Датчанин Вильгельм Хаммерсхей прожил хорошую датскую жизнь. Правда, недолгую – он умер в 1916‐м в возрасте 51 года. Рано, но зато это освободило его от созерцания окончательной смерти того направления, которое привычно называют «символизмом», и в котором он так уютно себя чувствовал. Он выставлялся в Америке вместе с Мунком, но не успел застать время, когда Мунками захотели стать все; его миновало мрачное шествие послевоенного экспрессионизма, которое выплеснулось из германских стран на все просторы Европы; не успел он увидеть и сверкающие высоты функционализма, который в Дании пришелся как-то очень кстати и к которому, как сейчас оказывается, он приложил руку. В истории датского искусства Хаммерсхей прочно занял свое скромное, но заметное место – роскошный пример адаптации французского импрессионизма в суровых скандинавских условиях.

Он много писал, много выставлялся, неплохо покупался. Правильное образование (Датская королевская академия изящных искусств), правильные выставки (Всемирная выставка в Париже в 1889 году дала 25-летнему художнику отличный международный старт, а Международная выставка в Риме в 1911‐м – Гран-при), правильное свадебное путешествие, совместившее медовый месяц с посещением главных художественных столиц и обзаведением правильными знакомствами. Особенно полюбили Хаммерсхея в Германии, откуда потом пойдут заказы и где в 1906 году пройдет его большая персональная выставка.

Хаммерсхей – это искусство тотального одиночества. Более того, мира, в котором человеку вообще ненадобны другие люди. Мира, где белесый северный свет из окна занимает внимание куда лучше пустой беседы, где прямые углы норовят подчинить себе вселенную, где пустые поверхности отражают суть вещей.

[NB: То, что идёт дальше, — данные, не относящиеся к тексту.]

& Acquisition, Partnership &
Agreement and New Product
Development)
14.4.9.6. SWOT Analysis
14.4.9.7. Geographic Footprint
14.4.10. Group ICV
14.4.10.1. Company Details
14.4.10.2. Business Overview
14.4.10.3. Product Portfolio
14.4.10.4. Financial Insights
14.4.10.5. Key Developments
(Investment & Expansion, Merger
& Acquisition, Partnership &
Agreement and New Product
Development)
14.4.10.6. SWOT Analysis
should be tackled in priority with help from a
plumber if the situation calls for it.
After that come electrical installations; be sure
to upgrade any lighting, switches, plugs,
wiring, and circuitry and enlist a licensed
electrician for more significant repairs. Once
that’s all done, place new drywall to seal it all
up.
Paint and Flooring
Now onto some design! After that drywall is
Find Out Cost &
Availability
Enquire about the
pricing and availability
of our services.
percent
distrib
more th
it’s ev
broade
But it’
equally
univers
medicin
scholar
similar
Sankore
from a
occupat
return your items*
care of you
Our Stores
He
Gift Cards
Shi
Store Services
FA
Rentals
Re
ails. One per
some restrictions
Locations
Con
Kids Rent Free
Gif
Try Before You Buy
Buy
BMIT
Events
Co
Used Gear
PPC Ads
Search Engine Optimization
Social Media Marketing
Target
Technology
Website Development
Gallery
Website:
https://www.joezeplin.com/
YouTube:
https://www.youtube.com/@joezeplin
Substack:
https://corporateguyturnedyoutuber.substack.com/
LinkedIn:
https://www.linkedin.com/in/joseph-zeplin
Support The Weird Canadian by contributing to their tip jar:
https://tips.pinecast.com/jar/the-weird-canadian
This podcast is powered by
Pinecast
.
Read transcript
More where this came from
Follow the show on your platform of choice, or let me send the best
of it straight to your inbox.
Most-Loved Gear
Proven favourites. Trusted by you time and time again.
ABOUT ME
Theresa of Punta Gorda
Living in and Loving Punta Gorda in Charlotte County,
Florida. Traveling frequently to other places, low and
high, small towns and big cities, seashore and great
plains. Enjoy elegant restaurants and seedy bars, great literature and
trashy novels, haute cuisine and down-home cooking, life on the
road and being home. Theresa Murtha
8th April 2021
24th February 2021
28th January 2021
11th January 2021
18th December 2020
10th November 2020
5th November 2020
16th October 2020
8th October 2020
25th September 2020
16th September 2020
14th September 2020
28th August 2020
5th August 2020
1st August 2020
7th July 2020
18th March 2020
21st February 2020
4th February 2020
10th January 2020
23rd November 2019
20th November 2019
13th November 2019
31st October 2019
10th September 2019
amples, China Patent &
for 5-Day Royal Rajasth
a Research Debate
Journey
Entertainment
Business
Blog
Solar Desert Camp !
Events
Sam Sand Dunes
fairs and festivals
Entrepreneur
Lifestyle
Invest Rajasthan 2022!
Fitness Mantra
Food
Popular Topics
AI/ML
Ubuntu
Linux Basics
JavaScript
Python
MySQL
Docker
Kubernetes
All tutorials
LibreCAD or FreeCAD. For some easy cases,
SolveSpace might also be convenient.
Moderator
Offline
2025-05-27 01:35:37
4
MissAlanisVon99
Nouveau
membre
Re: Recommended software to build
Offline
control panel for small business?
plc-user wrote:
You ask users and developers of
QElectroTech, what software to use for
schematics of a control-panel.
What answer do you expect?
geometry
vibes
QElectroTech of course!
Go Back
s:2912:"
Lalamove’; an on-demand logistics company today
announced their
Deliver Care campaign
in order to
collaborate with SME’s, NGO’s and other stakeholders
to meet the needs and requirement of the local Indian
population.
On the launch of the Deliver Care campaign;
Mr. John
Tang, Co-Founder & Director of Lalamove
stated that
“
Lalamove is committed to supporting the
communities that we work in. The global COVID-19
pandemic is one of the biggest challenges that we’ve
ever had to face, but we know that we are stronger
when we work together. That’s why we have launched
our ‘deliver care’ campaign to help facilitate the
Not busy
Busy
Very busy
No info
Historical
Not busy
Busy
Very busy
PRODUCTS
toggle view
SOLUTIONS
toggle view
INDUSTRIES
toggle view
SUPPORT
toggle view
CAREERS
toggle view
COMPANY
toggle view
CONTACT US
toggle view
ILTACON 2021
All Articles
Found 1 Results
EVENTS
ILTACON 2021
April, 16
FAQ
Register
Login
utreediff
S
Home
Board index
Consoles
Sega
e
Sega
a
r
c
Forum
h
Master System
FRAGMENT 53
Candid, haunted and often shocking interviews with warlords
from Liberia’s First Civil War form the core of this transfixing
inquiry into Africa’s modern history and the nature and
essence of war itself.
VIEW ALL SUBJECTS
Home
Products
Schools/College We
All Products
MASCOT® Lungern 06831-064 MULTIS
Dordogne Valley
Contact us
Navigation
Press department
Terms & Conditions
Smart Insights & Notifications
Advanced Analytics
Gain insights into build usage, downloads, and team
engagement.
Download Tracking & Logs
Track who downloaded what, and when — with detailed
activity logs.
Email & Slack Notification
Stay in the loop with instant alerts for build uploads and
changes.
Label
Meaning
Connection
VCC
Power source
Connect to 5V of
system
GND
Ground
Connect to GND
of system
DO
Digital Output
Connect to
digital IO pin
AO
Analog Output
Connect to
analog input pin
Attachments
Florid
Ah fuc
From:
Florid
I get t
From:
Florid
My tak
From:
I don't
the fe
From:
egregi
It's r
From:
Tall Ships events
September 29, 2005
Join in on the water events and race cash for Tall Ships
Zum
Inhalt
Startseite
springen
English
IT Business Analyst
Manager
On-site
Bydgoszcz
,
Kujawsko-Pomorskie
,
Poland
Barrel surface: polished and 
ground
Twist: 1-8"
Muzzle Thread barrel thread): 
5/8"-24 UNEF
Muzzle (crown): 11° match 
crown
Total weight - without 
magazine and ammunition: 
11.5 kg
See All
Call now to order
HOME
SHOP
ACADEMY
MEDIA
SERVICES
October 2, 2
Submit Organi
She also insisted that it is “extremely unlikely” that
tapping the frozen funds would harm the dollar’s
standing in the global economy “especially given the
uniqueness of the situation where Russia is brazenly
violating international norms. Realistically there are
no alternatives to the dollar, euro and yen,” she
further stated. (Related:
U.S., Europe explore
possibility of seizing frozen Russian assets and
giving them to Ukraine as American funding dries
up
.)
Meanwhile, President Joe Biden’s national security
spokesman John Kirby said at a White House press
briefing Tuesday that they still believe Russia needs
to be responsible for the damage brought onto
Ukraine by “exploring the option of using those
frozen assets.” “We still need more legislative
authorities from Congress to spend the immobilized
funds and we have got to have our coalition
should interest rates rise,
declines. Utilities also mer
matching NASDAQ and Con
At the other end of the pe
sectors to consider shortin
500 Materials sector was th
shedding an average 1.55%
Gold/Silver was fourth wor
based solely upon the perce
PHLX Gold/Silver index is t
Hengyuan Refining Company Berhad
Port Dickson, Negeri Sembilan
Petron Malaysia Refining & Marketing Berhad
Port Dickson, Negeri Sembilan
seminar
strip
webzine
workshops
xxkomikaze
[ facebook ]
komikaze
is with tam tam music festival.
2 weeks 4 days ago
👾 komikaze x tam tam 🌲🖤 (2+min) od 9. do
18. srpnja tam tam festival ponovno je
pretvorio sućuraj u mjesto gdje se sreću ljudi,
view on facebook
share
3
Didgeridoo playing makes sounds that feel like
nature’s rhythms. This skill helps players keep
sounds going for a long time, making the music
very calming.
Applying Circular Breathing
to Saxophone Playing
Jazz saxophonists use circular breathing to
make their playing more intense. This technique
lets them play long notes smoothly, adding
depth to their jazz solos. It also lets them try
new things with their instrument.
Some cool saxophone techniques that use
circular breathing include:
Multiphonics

Больше всех художников на свете Хаммерсхей ценил Уистлера. Об этом его картины кричат во всю глотку. «Этюды» в черно-серых тонах, интерьерные сцены, любовь к профильным фигурам – тень Уистлера не покидает понимающего что к чему зрителя. Однако есть тут некий акцент, который при заинтересованном отношении никак не дает поставить знак меньше или равно между этими двумя художниками. И он не в мелочах – это тотальное разночтение. Уистлер учился у французов, его серый цвет шел от серого у Мане и Дега, которые прежде всего ценили способность серого зажигать любой проблеск иного цвета рядом с ним. В Хаммерсхее французского нет ни капли. Как будто он учился по черно-белым иллюстрациям, а не в галереях Парижа и Мюнхена, которые на самом деле вполне исправно обошел. Здесь правит совсем иной порядок вещей – протестантская этика, культ частного пространства, человек как универсум, символика быта.